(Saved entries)
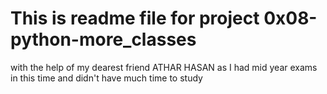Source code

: # This is readme file for project 0x08-python-more_classes
 with the help of my dearest friend ATHAR HASAN
 as I had mid year exams in this time and didn't have much time to study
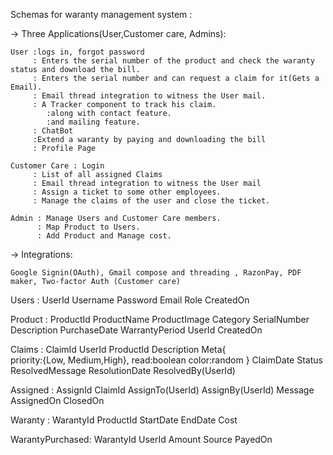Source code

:Schemas for waranty management system :

-> Three Applications(User,Customer care, Admins):

    User :logs in, forgot password
         : Enters the serial number of the product and check the waranty status and download the bill.
         : Enters the serial number and can request a claim for it(Gets a Email).
         : Email thread integration to witness the User mail.
         : A Tracker component to track his claim.
            :along with contact feature.
            :and mailing feature.
         : ChatBot
         :Extend a waranty by paying and downloading the bill
         : Profile Page  
    
    Customer Care : Login
         : List of all assigned Claims
         : Email thread integration to witness the User mail
         : Assign a ticket to some other employees. 
         : Manage the claims of the user and close the ticket.

    Admin : Manage Users and Customer Care members.
          : Map Product to Users.
          : Add Product and Manage cost.

-> Integrations:

    Google Signin(OAuth), Gmail compose and threading , RazonPay, PDF maker, Two-factor Auth (Customer care)

Users :
    UserId
    Username
    Password
    Email
    Role
    CreatedOn

Product :
    ProductId
    ProductName
    ProductImage
    Category
    SerialNumber
    Description
    PurchaseDate
    WarrantyPeriod
    UserId
    CreatedOn

Claims :
    ClaimId
    UserId
    ProductId
    Description
    Meta{    
        priority:{Low, Medium,High},
        read:boolean
        color:random
        }
    ClaimDate
    Status
    ResolvedMessage
    ResolutionDate
    ResolvedBy(UserId)

Assigned :
    AssignId
    ClaimId
    AssignTo(UserId)
    AssignBy(UserId)
    Message
    AssignedOn
    ClosedOn

Waranty :
    WarantyId
    ProductId
    StartDate
    EndDate
    Cost

WarantyPurchased:
    WarantyId
    UserId
    Amount
    Source
    PayedOn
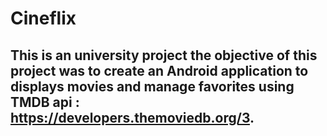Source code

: # Cineflix
## This is an university project the objective of this project was to create an Android application to displays movies and manage favorites using TMDB api : https://developers.themoviedb.org/3.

## About this task
Please set down only the lines from the first line of the records above through the line that has "User :logs in, forgot password", exactly, and not the pictures.

## Response to the task
Source code

: # This is readme file for project 0x08-python-more_classes
 with the help of my dearest friend ATHAR HASAN
 as I had mid year exams in this time and didn't have much time to study
Source code

:Schemas for waranty management system :

-> Three Applications(User,Customer care, Admins):

    User :logs in, forgot password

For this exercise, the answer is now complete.